## TEXTO FORNECIDO
Por Paulo Vannuchi
texto originalmente publicado na revista Democracia Viva 47


Paulo Vannuchi. Crédito: Elza Fiúza/ABr

No fundo, a disputa política até hoje em curso sobre a abertura dos arquivos da ditadura militar, bem como sobre uma nova legislação a respeito do assunto, é uma disputa por mais democracia ou por menos democracia. Com certo otimismo, cabe admitir que nos últimos anos ocorreu um nítido desbloqueio do debate sobre o Direito à Memória e à Verdade, ameaçado então de seguir para o esquecimento ou limitar-se a um mero registro histórico desvalorizador.
Esse desbloqueio resultou da incansável pressão de familiares dos mortos e desaparecidos políticos, bem como de organizações da sociedade civil comprometidas com a defesa dos direitos humanos. Sua luta resultou em avanços já no governo FHC: em 1995 foi aprovada a lei 9.140, criando a Comissão Especial sobre Mortos e Desaparecidos Políticos e, em 2002, foi aprovada a lei 10.559, instituindo a Comissão de Anistia, que assumiria atuação mais politizada sob a presidência de Paulo Abrão, na gestão de Tarso Genro como ministro da Justiça.
No governo Lula, passos concretos foram o lançamento do livro “Direito à Memória e à Verdade”, em 2007, complementado em dezembro de 2010 com outro livro, “Habeas Corpus – a busca dos desaparecidos políticos no Brasil”, assim como as iniciativas coordenadas pela então ministra da Casa Civil, Dilma Rousseff, de abrir os arquivos da Agência Brasileira de Inteligência (Abin), em 2005, e lançar o projeto Memórias Reveladas, em 2009, cuidando também de enviar ao Legislativo um projeto que buscava democratizar a lei de acesso a informações.
Momento de impacto nessa trajetória sequencial foi a assunção, por Lula, ao final de 2009, da proposta de Criação da Comissão Nacional da Verdade,item central e diferenciador do Plano Nacional de Direitos Humanos 3, o PNDH-3, cujo conteúdo geral havia sido construído democraticamente na 11ª Conferência Nacional dos Direitos Humanos, e que sofreu fortes ataques tanto das áreas mais conservadoras do governo federal quanto da mídia hegemônica.
No governo Dilma, até por força da biografia pessoal da presidenta, o debate segue crescendo e envolve duas disputas bastante interligadas: a tramitação na Câmara dos Deputados do projeto que institui a Comissão da Verdade, e a aprovação pelo Senado, ou não, do projeto sobre acesso a informações. Em ambas as frentes, está em questão mais uma vez a velha tendência brasileira ao acomodamento entre passado e presente, por meio de uma esponja que impede o processamento e apaga a reflexão, condenando nosso país à eterna repetição.

## ITENS FORNECIDOS
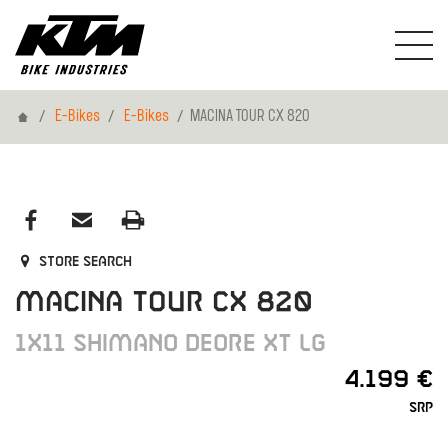
Home
E-Bikes
E-Bikes
MACINA TOUR CX 820
Store search
MACINA TOUR CX 820
1X11 SHIMANO DEORE XT LG
4.199 €
SRP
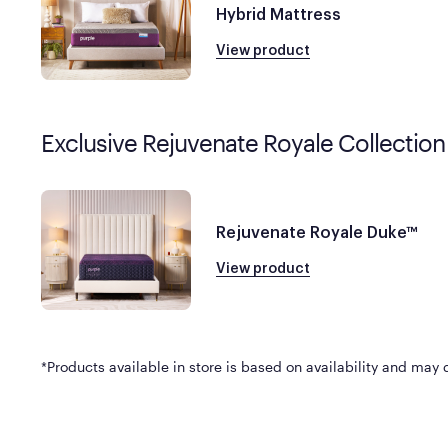
Hybrid Mattress
View product
Exclusive Rejuvenate Royale Collection
Rejuvenate Royale Duke™
View product
*Products available in store is based on availability and may di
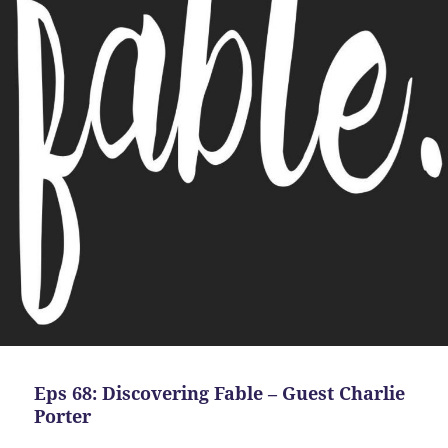
Eps 68: Discovering Fable – Guest Charlie
Porter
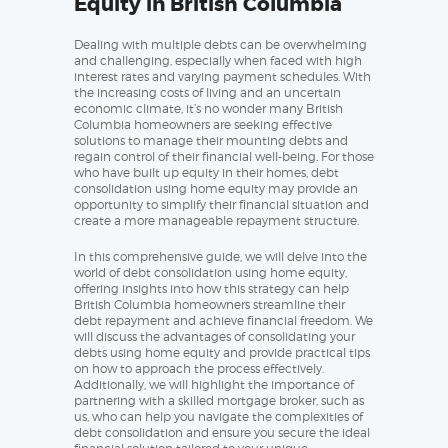
Equity in British Columbia
Dealing with multiple debts can be overwhelming
and challenging, especially when faced with high
interest rates and varying payment schedules. With
the increasing costs of living and an uncertain
economic climate, it’s no wonder many British
Columbia homeowners are seeking effective
solutions to manage their mounting debts and
regain control of their financial well-being. For those
who have built up equity in their homes, debt
consolidation using home equity may provide an
opportunity to simplify their financial situation and
create a more manageable repayment structure.
In this comprehensive guide, we will delve into the
world of debt consolidation using home equity,
offering insights into how this strategy can help
British Columbia homeowners streamline their
debt repayment and achieve financial freedom. We
will discuss the advantages of consolidating your
debts using home equity and provide practical tips
on how to approach the process effectively.
Additionally, we will highlight the importance of
partnering with a skilled mortgage broker, such as
us, who can help you navigate the complexities of
debt consolidation and ensure you secure the ideal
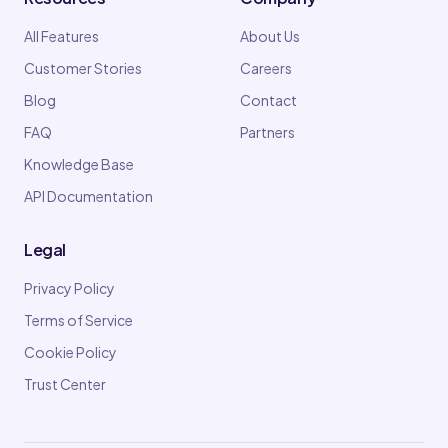
All Features
About Us
Customer Stories
Careers
Blog
Contact
FAQ
Partners
Knowledge Base
API Documentation
Legal
Privacy Policy
Terms of Service
Cookie Policy
Trust Center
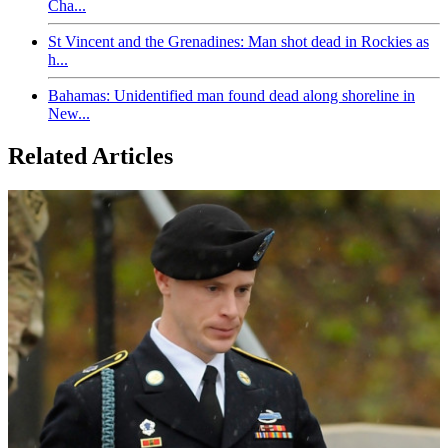
Cha...
St Vincent and the Grenadines: Man shot dead in Rockies as
h...
Bahamas: Unidentified man found dead along shoreline in
New...
Related Articles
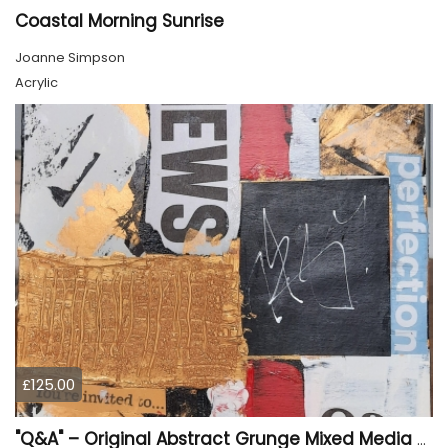
Coastal Morning Sunrise
Joanne Simpson
Acrylic
£125.00
"Q&A" – Original Abstract Grunge Mixed Media Painting on Wood Panel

## O QUE SE PEDE
[1] Transcreva literalmente o trecho do texto sobre os arquivos da ditadura que começa em "Por Paulo Vannuchi" e vai até "registro histórico desvalorizador.", inclusive.
[2] Responda às perguntas a seguir com base no texto sobre os arquivos da ditadura.
(a) Em que ano foi aprovada a lei 9.140?
(b) Em que ano foi lançado o projeto Memórias Reveladas?
(c) Em qual conferência foi construído o conteúdo geral do PNDH-3?

## RESPOSTAS
[1]
Por Paulo Vannuchi
texto originalmente publicado na revista Democracia Viva 47


Paulo Vannuchi. Crédito: Elza Fiúza/ABr

No fundo, a disputa política até hoje em curso sobre a abertura dos arquivos da ditadura militar, bem como sobre uma nova legislação a respeito do assunto, é uma disputa por mais democracia ou por menos democracia. Com certo otimismo, cabe admitir que nos últimos anos ocorreu um nítido desbloqueio do debate sobre o Direito à Memória e à Verdade, ameaçado então de seguir para o esquecimento ou limitar-se a um mero registro histórico desvalorizador.

[2]
(a) Em 1995.
(b) Em 2009.
(c) Na 11ª Conferência Nacional dos Direitos Humanos.